Mercy Health pharmacist: Integrate EHR data into alerting system to reduce fatigue

A consolidated architecture that combines patient EHR data with medication information could enable more informative and actionable medication alert systems, Charlie Hart says.
By Bernie Monegain
01:51 PM

Charlie Hart, a pharmacy informaticist at Mercy Health, a four-hospital health system in northern Illinois and southern Wisconsin, is advocating for a rethink of medical alerts. He envisions alerts that are so relevant they would no longer be ignored.

Hart advocates alerts at the most effective point in the workflow and for integrating information from the electronic health record, with a drug knowledge database. As he sees it, this makeover would reduce nuisance alerts. Instead, warnings would provide guidance to boost clinical care.

"The EHR contains a wealth of information about the patient," he said.

[Also: Innovaccer's new alert system integrates with EHRs without adding to clinical workflow]

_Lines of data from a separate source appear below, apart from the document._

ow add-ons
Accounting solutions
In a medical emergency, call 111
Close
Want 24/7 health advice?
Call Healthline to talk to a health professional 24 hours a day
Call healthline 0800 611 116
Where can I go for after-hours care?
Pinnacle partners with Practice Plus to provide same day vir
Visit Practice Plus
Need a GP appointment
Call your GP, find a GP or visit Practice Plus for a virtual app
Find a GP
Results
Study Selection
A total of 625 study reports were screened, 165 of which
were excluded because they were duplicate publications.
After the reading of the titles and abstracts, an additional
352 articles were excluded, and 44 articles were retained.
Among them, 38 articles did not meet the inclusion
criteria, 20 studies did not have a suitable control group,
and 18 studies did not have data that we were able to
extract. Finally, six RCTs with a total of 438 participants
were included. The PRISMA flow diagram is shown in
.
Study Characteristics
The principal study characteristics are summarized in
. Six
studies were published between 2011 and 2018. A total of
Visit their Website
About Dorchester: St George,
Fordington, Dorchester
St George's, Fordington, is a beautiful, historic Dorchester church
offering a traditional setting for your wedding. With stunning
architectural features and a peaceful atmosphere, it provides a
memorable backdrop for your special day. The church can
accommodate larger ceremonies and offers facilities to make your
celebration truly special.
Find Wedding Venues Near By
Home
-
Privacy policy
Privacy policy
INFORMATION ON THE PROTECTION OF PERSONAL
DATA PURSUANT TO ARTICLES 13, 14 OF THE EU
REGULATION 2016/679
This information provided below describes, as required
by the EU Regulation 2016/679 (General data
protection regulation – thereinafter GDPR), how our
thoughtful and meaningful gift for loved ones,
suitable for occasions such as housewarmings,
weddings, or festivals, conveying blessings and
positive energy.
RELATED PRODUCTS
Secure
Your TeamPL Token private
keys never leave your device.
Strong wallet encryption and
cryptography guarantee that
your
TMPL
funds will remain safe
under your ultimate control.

But the problem is that traditional medication alerts do not leverage most of this EHR information. Vendors can be slow to program new functionality, he said, because they have a 12-to-18-month release cycle and they need to support multiple drug database products.

In turn, this makes it hard for the EHR vendor to develop and support additional advanced medication alerts features that are not supported by all drug database vendors.

Hart suggested employing a consolidated clinical document architecture to combine the patient information from the EHR and the critical medication information from the drug vendor database. Those steps would allow for the integration of patient-specific information into medication alert systems.

[Also: EHR fatigue has frustrated doctors looking to cut clinical hours]

What information is often lacking for caretakers? Traditional medication alerts are triggered by the medication, Hart pointed out.

"Basic patient information like age, sex, comorbidities and key labs are not evaluated when deciding if a medication alert is applicable to the patient and should be displayed to the clinician," he explained.

So Hart champions more specific medical alerts.

Traditional drug-to-drug interactions evaluate drug pairs, and if two drugs are known to interact with a high enough severity, an interruptive alert will be displayed to the clinician, he said.

When assessing the drug-to-drug pair, key patient information is not evaluated, Hart added. However, by incorporating these additional patient-specific factors, the decision to display an interruptive alert to a clinician can be more precise and more specific to the patient.

Hart is scheduled to present at the HIMSS18 session, “Zeroing in on the patient to reduce alert fatigue,” at noon March 9 in the Venetian, Murano 3304.